- Theatrical release poster by Akiko Stehrenberger
- Directed by: Alexandra Cassavetes
- Written by: Alexandra Cassavetes
- Produced by: Jen Gatien Alex Orlovsky
- Starring: Joséphine de La Baume; Milo Ventimiglia; Roxane Mesquida; Michael Rapaport; Riley Keough; Anna Mouglalis;
- Cinematography: Tobias Datum
- Edited by: Taylor Gianotas John F. Lyons
- Music by: Steven Hufsteter
- Production companies: Deerjen Films Verisimilitude Bersin Pictures Venture Forth
- Distributed by: Magnet Releasing
- Release dates: September 7, 2012 (Venice); May 3, 2013 (United States);
- Running time: 97 minutes
- Country: United States
- Language: English
- Box office: $14,752

= Kiss of the Damned =

Kiss of the Damned is a 2012 American vampire horror film written and directed by Alexandra Cassavetes in her feature directorial debut. Starring Joséphine de La Baume, Milo Ventimiglia, Roxane Mesquida, Michael Rapaport, Riley Keough, and Anna Mouglalis, the film follows a man who falls in love with a vampire, but their relationship is threatened by the arrival of her estranged troublemaking sister.

Kiss of the Damned premiered at the Venice International Film Festival on September 7, 2012, where it was nominated for the Queer Lion. The film was theatrically released in the United States on May 3, 2013, to positive reviews from critics.

==Plot==
Paolo, a screenwriter staying in Connecticut to write a screenplay, meets and falls in love with Djuna, only to discover that she is a vampire who survives by consuming the blood of animals. Djuna confesses to Paolo, but he refuses to believe her, so she asks him to chain her to the bed so she can prove it to him. Revealed in her true form, Paolo is unafraid and releases her from the chains and they have sex. As the two reach climax, Paolo receives Djuna's "kiss of death" and is turned into a vampire. The two continue to live in Djuna's large summer house which is actually owned by Xenia, a leader in the vampire community and theatre actress. It is a halfway house for vampires in Xenia's community.

Their life as a couple is disturbed by the arrival of Mimi, Djuna's out of control sister, who has come to live at the house after she killed a man in Amsterdam. Mimi claims she only plans on staying a week and proceeds to cause chaos in their lives. She feeds on human after human, which is forbidden in their community, seduces Paolo, and offers Xenia a virgin, Anne, who is a fan of Xenia's theatre work. Meanwhile, the housekeeper Irene, whose family have been the caretakers of the summer house for generations, suffers from a hereditary blood disorder that makes her blood undesirable to vampires. She overhears Djuna telling Xenia that Mimi has been attacking humans, although Xenia tries to deny it.

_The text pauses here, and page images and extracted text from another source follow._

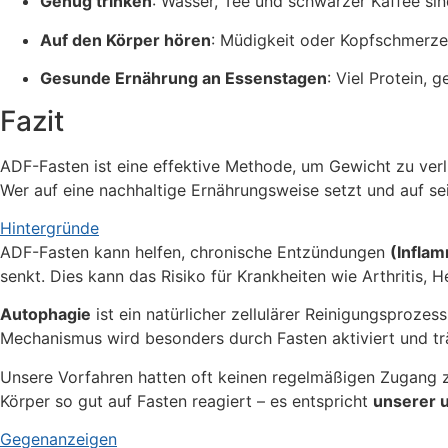
Genug trinken
: Wasser, Tee und schwarzer Kaffee sin
Auf den Körper hören
: Müdigkeit oder Kopfschmerze
Gesunde Ernährung an Essenstagen
: Viel Protein, 
Fazit
ADF-Fasten ist eine effektive Methode, um Gewicht zu verli
Wer auf eine nachhaltige Ernährungsweise setzt und auf sei
Hintergründe
ADF-Fasten kann helfen, chronische Entzündungen
(Inflam
senkt. Dies kann das Risiko für Krankheiten wie Arthritis,
Autophagie
ist ein natürlicher zellulärer Reinigungsproze
Mechanismus wird besonders durch Fasten aktiviert und trä
Unsere Vorfahren hatten oft keinen regelmäßigen Zugang z
Körper so gut auf Fasten reagiert – es entspricht
unserer 
Gegenanzeigen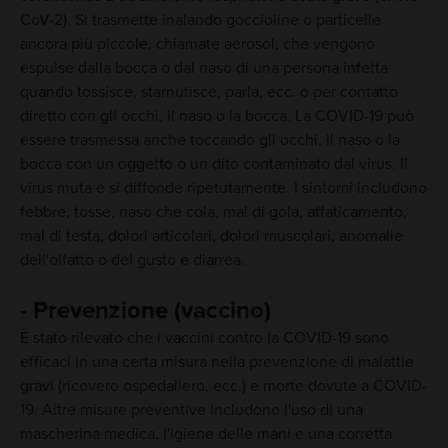
CoV-2). Si trasmette inalando goccioline o particelle
ancora più piccole, chiamate aerosol, che vengono
espulse dalla bocca o dal naso di una persona infetta
quando tossisce, starnutisce, parla, ecc. o per contatto
diretto con gli occhi, il naso o la bocca. La COVID-19 può
essere trasmessa anche toccando gli occhi, il naso o la
bocca con un oggetto o un dito contaminato dal virus. Il
virus muta e si diffonde ripetutamente. I sintomi includono
febbre, tosse, naso che cola, mal di gola, affaticamento,
mal di testa, dolori articolari, dolori muscolari, anomalie
dell'olfatto o del gusto e diarrea.
- Prevenzione (vaccino)
È stato rilevato che i vaccini contro la COVID-19 sono
efficaci in una certa misura nella prevenzione di malattie
gravi (ricovero ospedaliero, ecc.) e morte dovute a COVID-
19. Altre misure preventive includono l'uso di una
mascherina medica, l'igiene delle mani e una corretta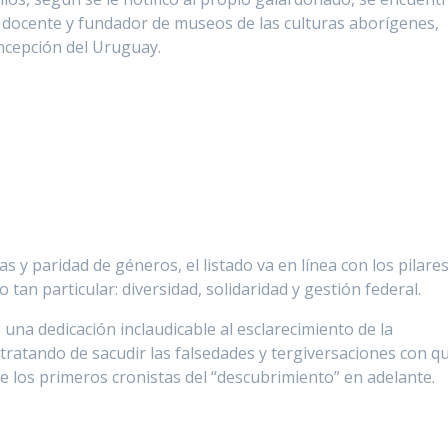
r, docente y fundador de museos de las culturas aborígenes,
ncepción del Uruguay.
 y paridad de géneros, el listado va en línea con los pilare
 tan particular: diversidad, solidaridad y gestión federal.
 una dedicación inclaudicable al esclarecimiento de la
tratando de sacudir las falsedades y tergiversaciones con q
de los primeros cronistas del “descubrimiento” en adelante.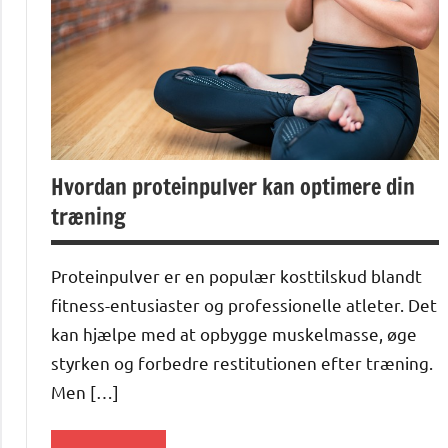
Hvordan proteinpulver kan optimere din
træning
Proteinpulver er en populær kosttilskud blandt
fitness-entusiaster og professionelle atleter. Det
kan hjælpe med at opbygge muskelmasse, øge
styrken og forbedre restitutionen efter træning.
Men […]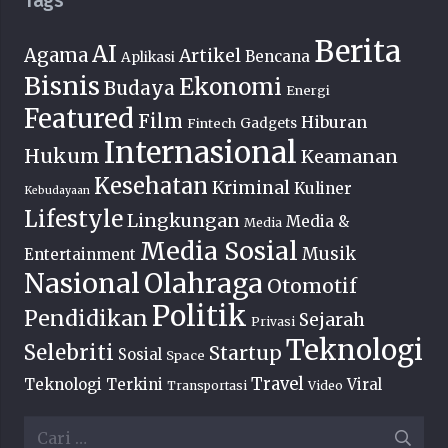
Tags
Berita
AI
Agama
Artikel
Bencana
Aplikasi
Bisnis
Ekonomi
Budaya
Energi
Featured
Film
Hiburan
Fintech
Gadgets
Internasional
Hukum
Keamanan
Kesehatan
Kriminal
Kuliner
Kebudayaan
Lifestyle
Lingkungan
Media &
Media
Media Sosial
Musik
Entertainment
Nasional
Olahraga
Otomotif
Politik
Pendidikan
Sejarah
Privasi
Teknologi
Selebriti
Startup
Sosial
Space
Travel
Teknologi Terkini
Viral
Transportasi
Video
Cari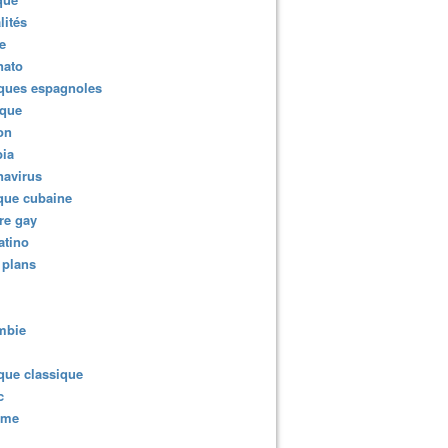
lités
e
nato
ques espagnoles
ique
ion
ia
navirus
que cubaine
re gay
atino
 plans
mbie
que classique
c
sme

As dawn approaches, Mimi drives back to the house. Looking away from the road momentarily, a deer enters the roadway and Mimi swerves to avoid it, loses control and crashes badly. The sun is rising when Mimi regains consciousness still strapped upside down in the vehicle. With the sun now up, but obscured behind heavy clouds Mimi limps and crawls toward the house, only to fall short within sight, but already burning from the sun's rays. Irene pulls into the driveway and stops beside Mimi. Mimi begs her for help but Irene ignores her plea and instead lights a cigarette. Paolo and Djuna are preparing to leave the summer house as Paolo states how they're set to go stay with their friends in Italy. As they leave the house, a half-filled black trash bag near the stairway, stirs and tips over by itself. Djuna, Paolo, and Irene look back at it, dismiss it, and continue on their way.

== Production ==
The majority of the film was shot in New Fairfield, Connecticut.

==Reception==
===Critical response===
On Rotten Tomatoes it has a score of 68% based on 34 reviews. The site's consensus reads: "This one bites in a mostly good way: Kiss of the Damned is an erotic gorefest reminiscent of gaudy 70's horror flicks, presented in plain packaging and not meant for direct sunlight".

It is most often referred to as inspired by the Gothic vampire movies of the 1970s.

===Accolades===
In September 2013, the film won the Octopus d’Or for the best international feature film at the Strasbourg European Fantastic Film Festival.